Find the minimum sum contiguous subarray
public class MinSumContiguousSubarray {
public static void main(String[] args) {
int[] arr = {3, -4, 2, -3, -1, 7, -5};
int[] minSubarray = findMinSumContiguousSubarray(arr);
System.out.print("Minimum sum contiguous subarray: ");
for (int i = 0; i < minSubarray.length; i++) {
System.out.print(minSubarray[i] + " ");
}
}
public static int[] findMinSumContiguousSubarray(int[] arr) {
int n = arr.length;
int currentSum = 0;
int minSum = Integer.MAX_VALUE;
int startIndex = 0, endIndex = 0, s = 0;
for (int i = 0; i < n; i++) {
currentSum += arr[i];
if (currentSum < minSum) {
minSum = currentSum;
startIndex = s;
endIndex = i;
}
if (currentSum > 0) {
currentSum = 0;
s = i + 1;
}
}
int[] subarray = new int[endIndex - startIndex + 1];
for (int i = 0; i < subarray.length; i++) {
subarray[i] = arr[startIndex + i];
}
return subarray;
}
}
In this code, we declare an array arr with some sample values, and call the findMinSumContiguousSubarray function to find the subarray with the minimum sum.
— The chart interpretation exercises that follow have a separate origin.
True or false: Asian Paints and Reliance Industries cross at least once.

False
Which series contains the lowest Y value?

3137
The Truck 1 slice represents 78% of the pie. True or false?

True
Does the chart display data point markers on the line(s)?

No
The function takes the input array as its parameter and returns the minimum sum contiguous subarray as an array.
Inside the findMinSumContiguousSubarray function, we initialize some variables: currentSum, minSum, startIndex, endIndex, and s. The currentSum variable keeps track of the sum of the current subarray, the minSum variable keeps track of the minimum sum found so far, the startIndex and endIndex variables keep track of the indices of the subarray with the minimum sum, and the s variable keeps track of the starting index of the current subarray.
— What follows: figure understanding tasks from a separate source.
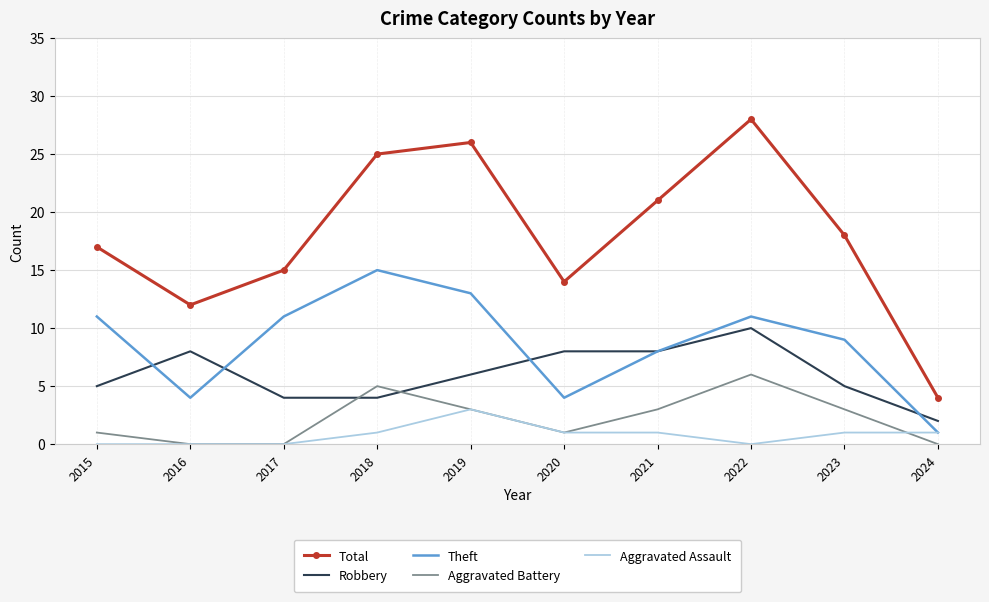

Reading right to left, extract all data points from this chart.

Total: 4	18	28	21	14	26	25	15	12	17
Robbery: 2	5	10	8	8	6	4	4	8	5
Theft: 1	9	11	8	4	13	15	11	4	11
Aggravated Battery: 0	3	6	3	1	3	5	0	0	1
Aggravated Assault: 1	1	0	1	1	3	1	0	0	0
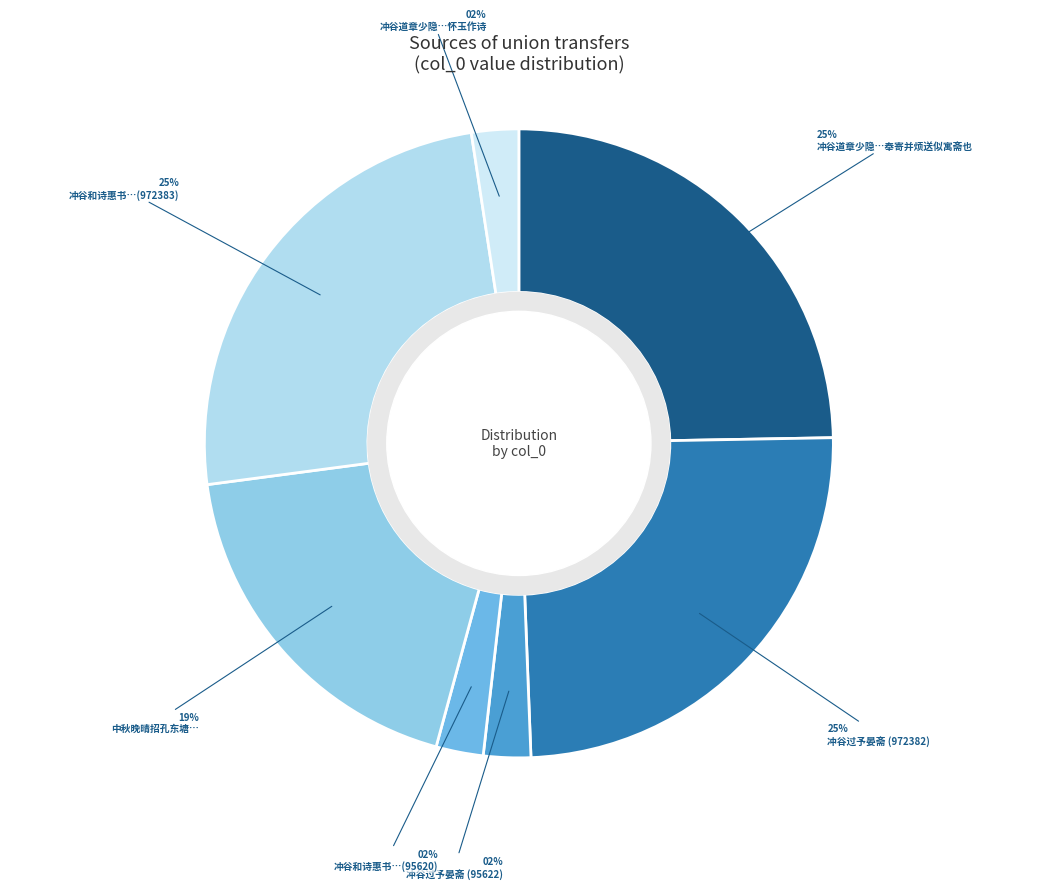

What is the smallest slice in the pie chart?

冲谷道章少隐还自上饶不见过而遂归怀玉作诗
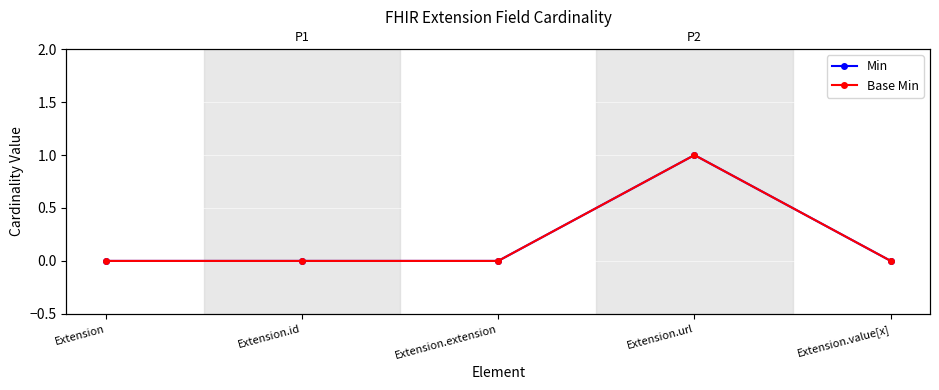

Reading left to right, extract all data points from this chart.

Min: Extension=0	Extension.id=0	Extension.extension=0	Extension.url=1	Extension.value[x]=0
Base Min: Extension=0	Extension.id=0	Extension.extension=0	Extension.url=1	Extension.value[x]=0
We then iterate through the input array using a for loop, and add each element to currentSum. If currentSum becomes less than minSum, we update minSum, startIndex, and endIndex. We also check if currentSum is greater than zero, and if so, we reset currentSum to zero and update s to the current index plus one.
At the end of the loop, we create a new array to store the minimum sum contiguous subarray, and copy the elements of the subarray from the input array to the new array using the startIndex and endIndex variables.
The time complexity of this algorithm is O(n), since we are iterating through the input array only once.